Les juristes de l'État nazi pensaient sérieusement que le droit international porté par la SDN était "juif", i.e. abstrait, statique et universaliste(1). Ils seraient sans doute sidérés de voir les juristes de l'actuel État juif aux prises avec des conventions et des résolutions de l'ONU pour opérer... le même finale. Oui, l'État-nation du peuple juif combat pour un droit international concret, dynamique et particulariste. Au diable le Völkerrecht, vive le Volks-Recht ! Soit le droit du seul peuple qui vaille... à conquérir son espace biblique. Aussi chercherait-on en vain un juriste de l'État juif qui ne vibre pas à cette maxime discriminante: « Est du droit ce qui sert le peuple juif. »

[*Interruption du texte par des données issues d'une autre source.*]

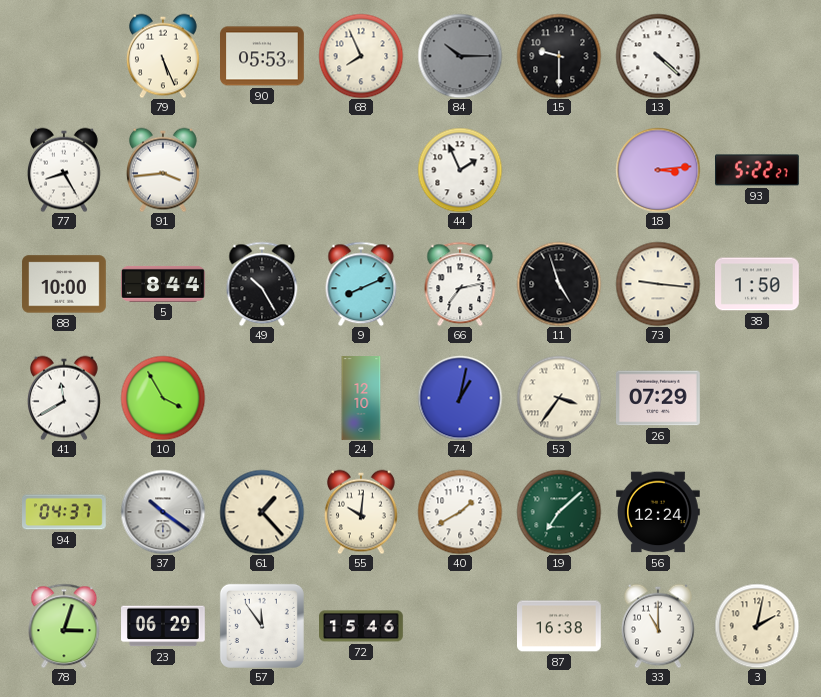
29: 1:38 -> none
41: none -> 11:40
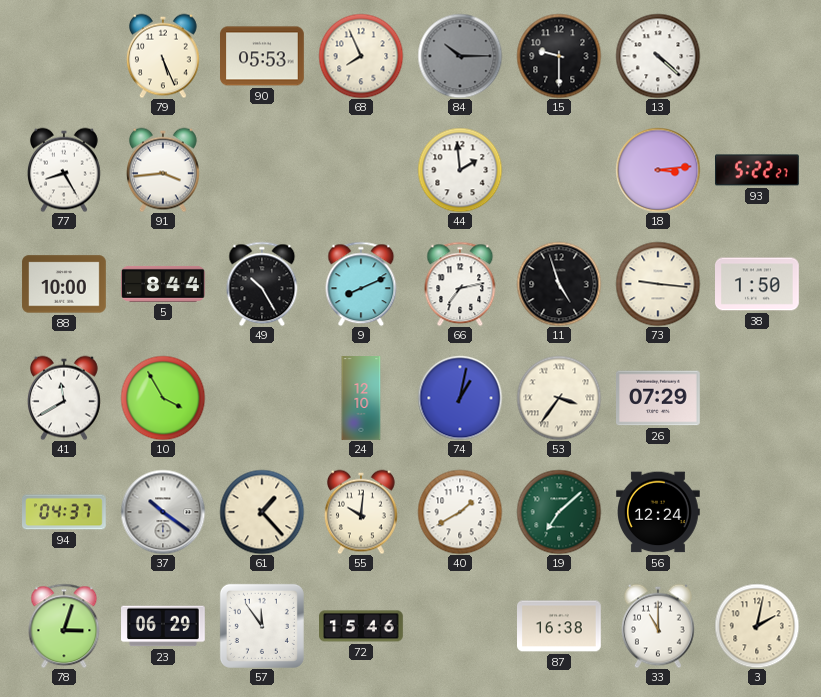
44: 1:56 -> 1:59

Aux fins de disqualification de certaines conventions et résolutions onusiennes, ces juristes patentés pourraient citer non sans ironie le Rousseau du Contrat : « Force ne fait pas droit » (2). Selon eux, la force ou plutôt le fait de la quatrième Convention de Genève (1949) et des Protocoles additionnels de 1977 ne fonde pas un droit légitime. Véritables voies de fait antisémites, ces "onuseries" violenteraient l'État juif - un pistolet tenu à bout portant, dirait l'autre - au mépris des principes élémentaires du droit (le consentement libre et éclairé des parties) et surtout au rejet de la nature même du droit qui n'est jamais induit du seul fait, d'un coup de force conjoncturel. La sacralisation par l'ONU de la simple factualité est donc à bannir : il n'est pas de droit vivant sans une possibilité effective de révision.

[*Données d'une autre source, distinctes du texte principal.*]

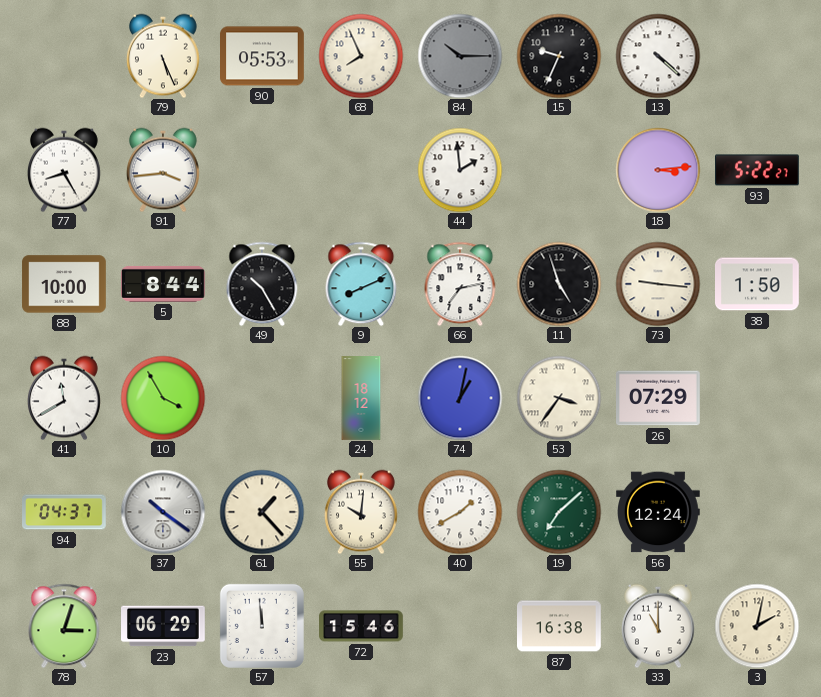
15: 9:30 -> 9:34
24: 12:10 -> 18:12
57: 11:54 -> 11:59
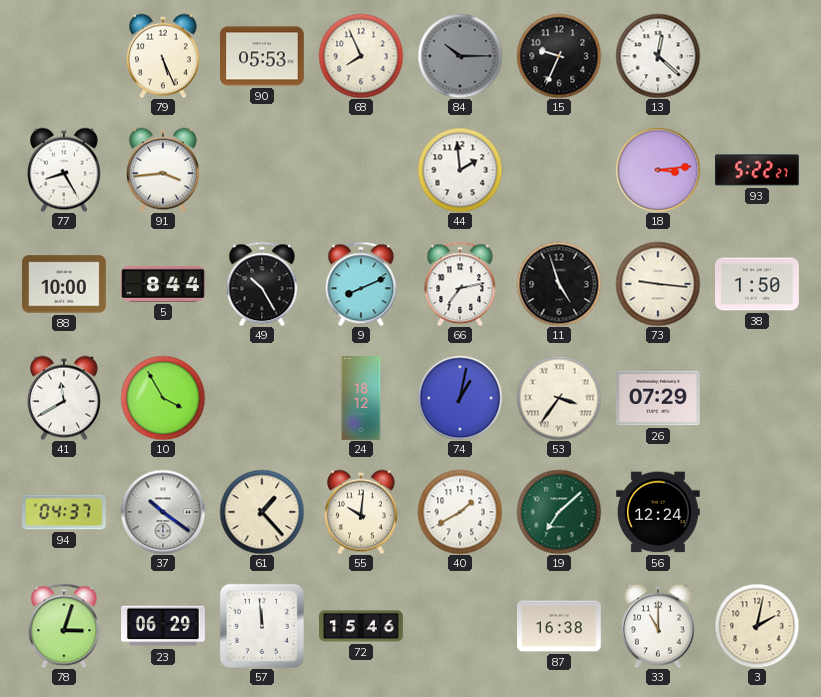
13: 4:22 -> 12:22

Les juristes de l'État juif doivent alors rappeler avec force que l'on n'invoque pas la maxime Pacta sunt servanda (« Il faut appliquer les traités ») sans cette clause : clausula rebus sic standibus (« les choses restant en l'état »). Depuis le fameux 7 octobre, il y aurait un contexte nouveau (sur-terroriste) en sorte que le droit international humanitaire doit être révisé pour être applicable. Car s'il n'est pas révisable, cui bono - à qui profite-t-il? Aux terroristes du Hamas, évidemment ! La rigidité du droit international onusien est donc contraire à la vie en général et à celle du peuple juif en particulier.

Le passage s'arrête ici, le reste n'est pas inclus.